A poetry section would be a wonderful addition to the daily newspaper. Letting the poets do their interpretive dance performace across the front page? Taking it a little too far, if you ask me.
Freaking brilliant. The news often changes little and is a bit dry. Rather see this method of spicing it up than celebrity gossip.
While this was a clever idea, I'm glad this wasn't my newspaper of choice.
When I want news, I read a newspaper. I don't read my newspaper(s) to be a subject in an experiment on artistic self-indulgence.
I am also tired of BB's bizarre compulsion to undermine newspapers, relishing in any piece of information that can be negatively construed.
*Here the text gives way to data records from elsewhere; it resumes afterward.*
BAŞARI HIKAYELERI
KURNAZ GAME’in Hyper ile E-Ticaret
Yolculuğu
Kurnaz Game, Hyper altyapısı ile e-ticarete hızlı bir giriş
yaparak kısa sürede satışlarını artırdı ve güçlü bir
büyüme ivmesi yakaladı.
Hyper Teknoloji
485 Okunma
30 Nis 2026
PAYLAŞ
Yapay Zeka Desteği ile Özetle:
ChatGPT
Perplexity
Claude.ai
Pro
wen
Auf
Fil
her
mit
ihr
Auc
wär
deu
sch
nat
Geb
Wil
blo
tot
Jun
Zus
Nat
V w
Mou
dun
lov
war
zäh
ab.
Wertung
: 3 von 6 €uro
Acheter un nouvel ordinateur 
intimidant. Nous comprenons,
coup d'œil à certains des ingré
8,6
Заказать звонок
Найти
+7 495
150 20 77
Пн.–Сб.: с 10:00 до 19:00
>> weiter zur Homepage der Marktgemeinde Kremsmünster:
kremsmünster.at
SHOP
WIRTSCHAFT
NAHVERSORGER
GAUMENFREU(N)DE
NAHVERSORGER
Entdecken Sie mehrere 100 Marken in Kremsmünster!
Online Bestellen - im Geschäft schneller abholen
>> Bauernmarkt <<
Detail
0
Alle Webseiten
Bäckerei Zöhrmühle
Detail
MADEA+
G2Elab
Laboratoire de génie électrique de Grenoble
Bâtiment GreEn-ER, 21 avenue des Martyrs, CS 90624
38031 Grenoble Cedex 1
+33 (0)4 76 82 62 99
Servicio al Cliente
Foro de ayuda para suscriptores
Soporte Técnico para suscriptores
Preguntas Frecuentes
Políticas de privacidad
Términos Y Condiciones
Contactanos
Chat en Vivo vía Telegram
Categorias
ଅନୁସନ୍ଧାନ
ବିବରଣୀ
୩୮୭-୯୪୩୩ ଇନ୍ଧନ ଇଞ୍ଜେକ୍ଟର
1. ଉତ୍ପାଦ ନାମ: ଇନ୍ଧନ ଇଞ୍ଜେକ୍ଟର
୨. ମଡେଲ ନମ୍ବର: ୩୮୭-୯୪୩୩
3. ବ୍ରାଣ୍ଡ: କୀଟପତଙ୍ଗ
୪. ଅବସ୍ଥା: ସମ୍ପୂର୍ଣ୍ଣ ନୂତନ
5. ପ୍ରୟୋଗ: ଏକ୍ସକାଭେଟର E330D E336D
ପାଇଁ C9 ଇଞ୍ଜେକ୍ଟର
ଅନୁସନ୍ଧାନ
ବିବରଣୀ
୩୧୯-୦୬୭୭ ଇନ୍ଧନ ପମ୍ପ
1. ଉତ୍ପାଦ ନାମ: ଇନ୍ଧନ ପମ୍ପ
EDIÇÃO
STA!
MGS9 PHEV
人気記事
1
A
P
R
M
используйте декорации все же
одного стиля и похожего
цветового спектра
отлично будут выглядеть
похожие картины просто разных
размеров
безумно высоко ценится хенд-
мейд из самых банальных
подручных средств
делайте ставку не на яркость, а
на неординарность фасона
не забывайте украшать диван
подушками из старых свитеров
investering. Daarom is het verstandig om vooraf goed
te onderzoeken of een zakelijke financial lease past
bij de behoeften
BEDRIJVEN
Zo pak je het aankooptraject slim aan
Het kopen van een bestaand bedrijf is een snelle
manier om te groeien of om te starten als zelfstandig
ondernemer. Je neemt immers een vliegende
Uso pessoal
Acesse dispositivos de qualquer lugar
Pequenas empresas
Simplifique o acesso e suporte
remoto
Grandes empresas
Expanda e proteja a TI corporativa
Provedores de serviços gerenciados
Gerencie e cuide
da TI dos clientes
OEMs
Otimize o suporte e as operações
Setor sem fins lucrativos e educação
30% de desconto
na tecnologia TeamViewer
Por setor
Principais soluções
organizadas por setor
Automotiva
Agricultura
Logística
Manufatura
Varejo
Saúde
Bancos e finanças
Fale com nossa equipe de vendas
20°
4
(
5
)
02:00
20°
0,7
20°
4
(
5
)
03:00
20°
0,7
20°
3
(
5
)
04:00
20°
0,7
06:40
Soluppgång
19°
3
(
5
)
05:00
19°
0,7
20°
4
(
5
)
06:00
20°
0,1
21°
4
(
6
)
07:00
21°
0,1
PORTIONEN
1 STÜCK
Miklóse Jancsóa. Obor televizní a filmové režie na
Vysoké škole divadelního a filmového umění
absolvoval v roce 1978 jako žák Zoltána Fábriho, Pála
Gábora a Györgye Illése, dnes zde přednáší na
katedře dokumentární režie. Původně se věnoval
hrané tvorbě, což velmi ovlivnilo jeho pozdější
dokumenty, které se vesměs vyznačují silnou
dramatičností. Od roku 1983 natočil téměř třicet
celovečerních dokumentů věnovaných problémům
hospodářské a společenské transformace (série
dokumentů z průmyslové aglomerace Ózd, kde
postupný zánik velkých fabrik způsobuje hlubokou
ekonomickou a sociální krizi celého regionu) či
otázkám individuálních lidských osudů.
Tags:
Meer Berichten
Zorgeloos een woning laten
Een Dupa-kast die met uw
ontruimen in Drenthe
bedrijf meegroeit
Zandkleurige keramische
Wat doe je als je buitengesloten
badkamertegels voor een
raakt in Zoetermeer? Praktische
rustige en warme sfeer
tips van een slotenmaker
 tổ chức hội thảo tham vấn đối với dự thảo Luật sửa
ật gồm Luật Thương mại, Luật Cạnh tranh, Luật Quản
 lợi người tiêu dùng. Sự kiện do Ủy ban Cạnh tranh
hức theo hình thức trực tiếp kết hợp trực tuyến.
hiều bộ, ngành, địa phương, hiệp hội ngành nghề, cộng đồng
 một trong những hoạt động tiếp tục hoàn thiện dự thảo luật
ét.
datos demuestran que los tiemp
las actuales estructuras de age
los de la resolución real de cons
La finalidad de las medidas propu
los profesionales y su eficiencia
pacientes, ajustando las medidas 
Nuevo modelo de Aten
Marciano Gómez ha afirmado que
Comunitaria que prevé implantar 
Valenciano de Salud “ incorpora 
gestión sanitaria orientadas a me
I read in Poets & Writers (at least I think it was Poets & Writers) once about a guy who instituted a poetry section in his local newspaper. He was a poet of some note (though I forget his name, so he can't have been of that much note), and every week he would write a poem about current events. The only one I remember was about a tornado hitting the town - and then some political limericks that the editor rejected for being too vicious, I think? The poems weren't very good, but he acknowledged that and said it wasn't really the point.
Anyway, this is awesome.
It's been done before too, see
http://www.bodley.ox.ac.uk/cgi-bin/ilej/image1.pl?item=page&seq=1&size=1&id=gm.1735.x.x.5.x.x.u71
The Gentleman's Magazine, December 1735
Its good that some of us realize that the figurative and the factual are not mutually exclusive.
Proof positive that journalism degrees are largely overrated.
I wish someone in the U.S. would do this quaterly. Maybe around the holidays?
The best news writing I read tends to do this already, especially for magazine-style profiles, long narrative stories, or occasionally a good old-fashioned article.
I don't think it's a silly experiment at all. But it's funny; it's a subjective style of writing the news, as opposed to the objective and dry facts-based reporting. Being subjective, both stylistically and conceptually, is definitely something that the internet's much better at than newsprint.
Rock!
Lauren O, that Poets & Writers article you're remembering was in the November/December 2008 issue and it was written by Mike Chasar, who wrote for a newspaper in Iowa City.
Wow, a post tangentially mentioning Israel which doesn't devolve into a 100-comment thread about how evil Israel is? Is this a BoingBoing first?
(Not that I'm making any particular value judgments about how evil Israel is, because doing so would just cause said thread to happen.)